For a lot of horror fans, the 1980’s was the golden decade. It’s what everyone seems to go back to. It’s where most of the major icons and franchises were either born or found their footing. As such, there are those who consider themselves purists and are all too dismissive of the current state of horror.
Luckily, a lot of fans who grew up in the 1980’s—or at least grew up on those particular films—wound up becoming directors and the influence of that decade and its filmmakers is very evident in their work. Just like Quentin Tarantino and Rob Zombie clearly take influence from the ’70s, these films were made by people who took inspiration from Carpenter, Cronenberg and even Spielberg and applied it to their own work in an effective way.

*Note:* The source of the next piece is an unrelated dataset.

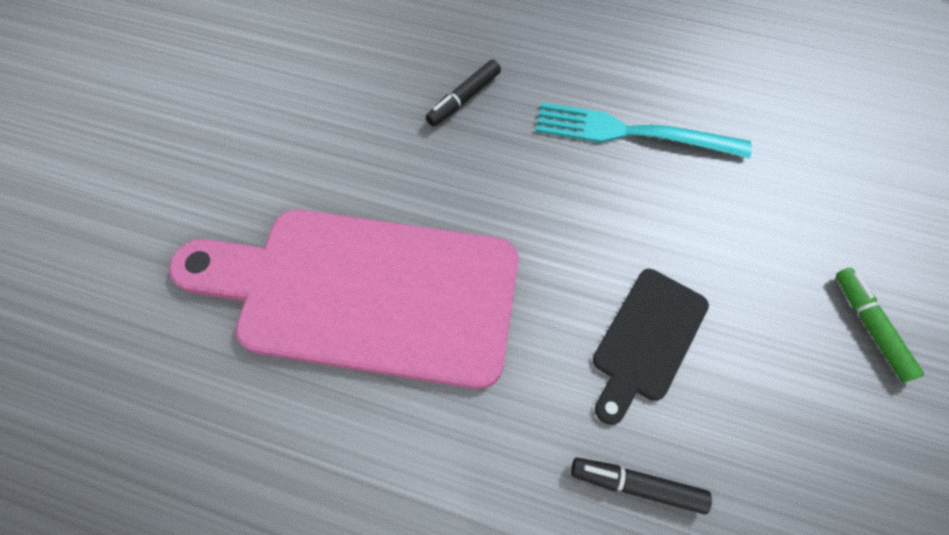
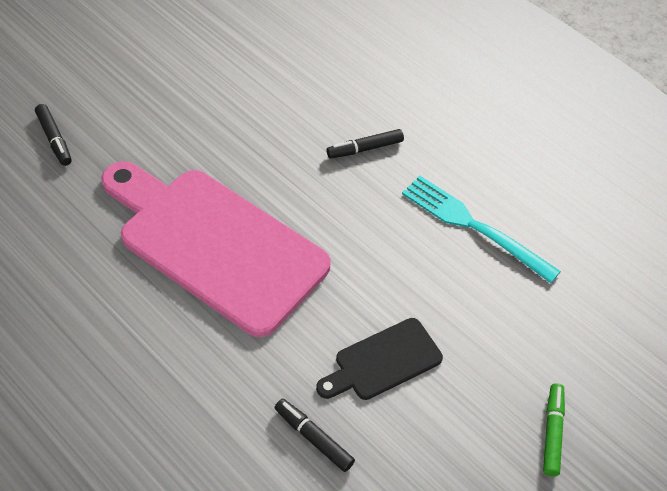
camera: 25 degrees right, 10 degrees down
none -> black marker [35,104,72,166]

Planet Terror clearly takes influence from films like Day of the Dead and Return of the Living Dead, as well as the tone of pictures like Night of the Comet, while also clearly being a Robert Rodriguez movie to its core. The balance works a lot better than one would think. There’s a lot of digital over-saturation to try and recreate the visual look and style of the ‘80’s, but Planet Terror succeeds much more in recapturing tone. It is also oozing with impressive practical FX work.
Under the Bed
Steven C. Miller has proven himself as a director worth taking note of. While there’s a throwback element to titles like Automaton Transfusion and certainly Silent Night, it’s the Amblin-throwback Under the Bed that takes the most influence from the 1980’s from the visual style down to the tone. There’s a lot of influence from the practical monster movies that you don’t see much of anymore, and even films like The Goonies. While it’s not as well known as his other work, Under the Bed is definitely one of Miller’s best.
Beyond the Black Rainbow takes its influence from the elegant, over-stylized thrillers of Dario Argento, Brian De Palma and Stanley Kubrick. The movie is certainly slow in places, but it is also visually stunning. It’s a small film, but the influence of the early 1980’s is definitely clear in the tone, the colors and especially the soundtrack.
Almost Human takes clear influence from John Carpenter, from the cinematography, to the soundtrack and even the opening credits. It’s an alien movie, the kind we don’t see much of anymore, but there’s great tension. You never know exactly what is going on and there are no clear answers for anything at the start. It can be slow in places, for sure, and the response to Almost Human has been mixed, but the intentions are very clear. At the very least, the movie succeeds at recapturing the tone and spirit of early 1980’s horror.
The House of the Devil is the ultimate 1980’s throwback movie. It recaptures everything perfectly. It actually looks like it was made during that decade. Centering on a Satanic cult, it’s a slow burn thriller but one that absolutely pays off. This is an incredibly suspenseful feature and director Ti West has become a major, major talent in the genre since its release. There’s so much attention to detail at work here. Jocelin Donahue plays an immediately likable heroine and to top it off, there are appearances from major 1980’s talents like Dee Wallace and Tom Noonan.